EXTRAIT ::
++++++

S’ils sont en partie joueur, certains élèves ne le sont pas et peuvent se retrouver perplexe face à un enseignement ludique, sans compter ceux qui, de par leur culture ludique ou leur équipement à la maison, ont du mal à s’approprier le gameplay.
De plus, il peut arriver que les élèves ayant le plus d’heures de jeu au compteur, n’accrochent pas à une utilisation détournée de leur medium préféré. Par exemple, le manque de fun d’une grande partie des serious games peut être vite remarqué par un joueur expert qui n’aurait ainsi que peu d’intérêt à y jouer.
Aurélie : As-tu rencontré des blocages au niveau de l’équipe pédagogique ou des parents ?
Romain : Aucun. Je ne rencontre d’ailleurs aucune réaction des parents : ni positive, ni négative. Je pense que la trace écrite produite en cours, à la suite de ces séances ludiques , rassure les parents, et leur fait comprendre que ce sont de vraies séances de travail, avec connaissances et compétences acquises à la fin.

++++++

CONSIGNES ::
a – Répondez à ces questions sur l'extrait :
(i) Qu'est-ce qu'un joueur expert peut vite remarquer dans une grande partie des serious games ?
(ii) Quelle réaction des parents Romain dit-il rencontrer ?
(iii) D'après Romain, qu'est-ce qui rassure les parents ?
b – Réécrivez le passage de l'extrait qui va de « De plus, il » jusqu'à « acquises à la fin. », en remplaçant « parents » par « familles ».
Les items n'ont aucun lien avec l'extrait.

++++++

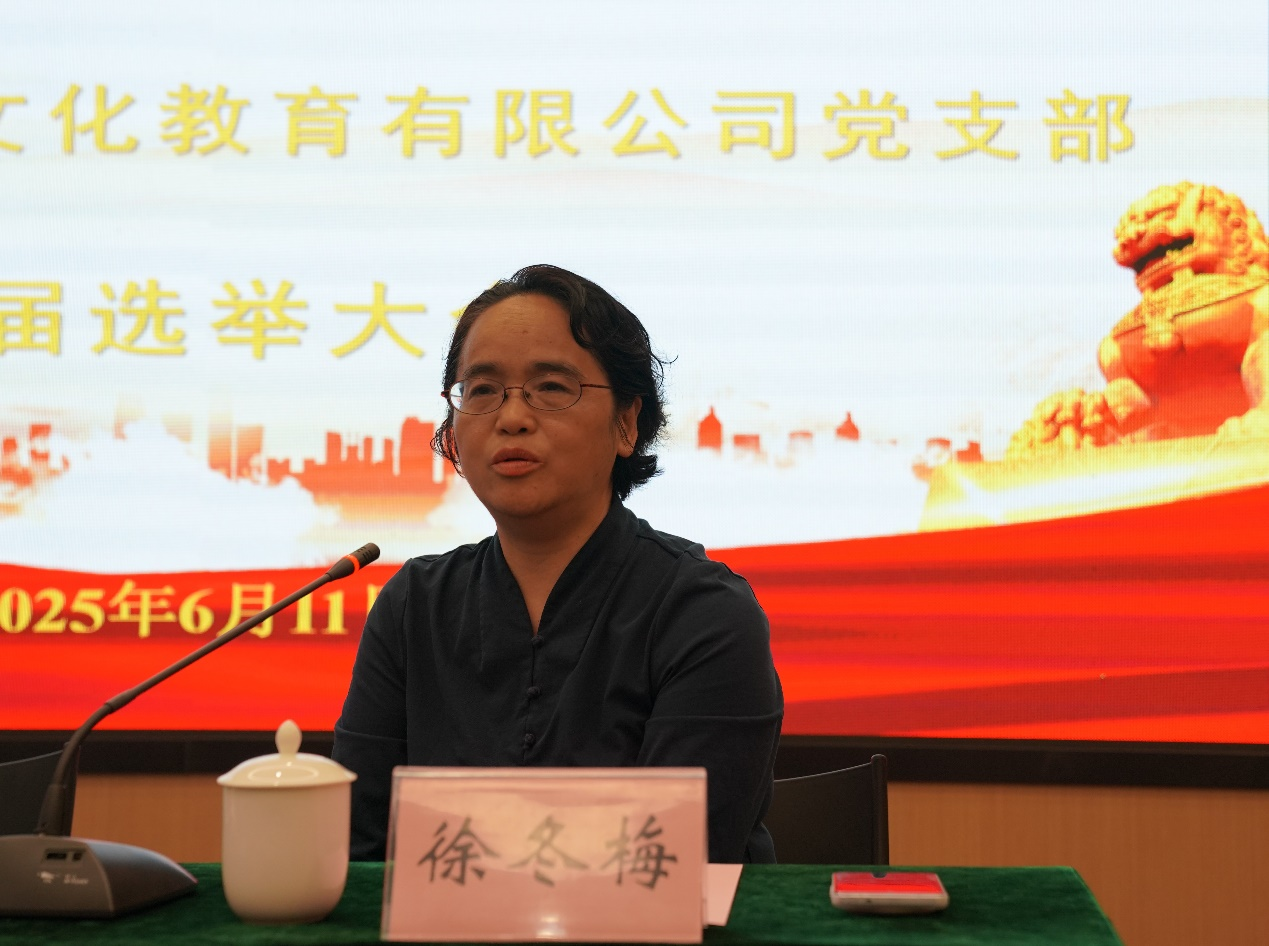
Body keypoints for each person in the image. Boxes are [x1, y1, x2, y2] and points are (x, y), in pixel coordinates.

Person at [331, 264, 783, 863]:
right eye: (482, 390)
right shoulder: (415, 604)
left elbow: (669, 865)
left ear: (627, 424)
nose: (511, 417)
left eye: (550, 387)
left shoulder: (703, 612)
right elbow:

++++++

RÉPONSES NUMÉROTÉES ::
a –
(i) Le manque de fun.
(ii) Aucune, ni positive ni négative.
(iii) La trace écrite produite en cours à la suite des séances ludiques.

b –
De plus, il peut arriver que les élèves ayant le plus d’heures de jeu au compteur, n’accrochent pas à une utilisation détournée de leur medium préféré. Par exemple, le manque de fun d’une grande partie des serious games peut être vite remarqué par un joueur expert qui n’aurait ainsi que peu d’intérêt à y jouer.
Aurélie : As-tu rencontré des blocages au niveau de l’équipe pédagogique ou des familles ?
Romain : Aucun. Je ne rencontre d’ailleurs aucune réaction des familles : ni positive, ni négative. Je pense que la trace écrite produite en cours, à la suite de ces séances ludiques , rassure les familles, et leur fait comprendre que ce sont de vraies séances de travail, avec connaissances et compétences acquises à la fin.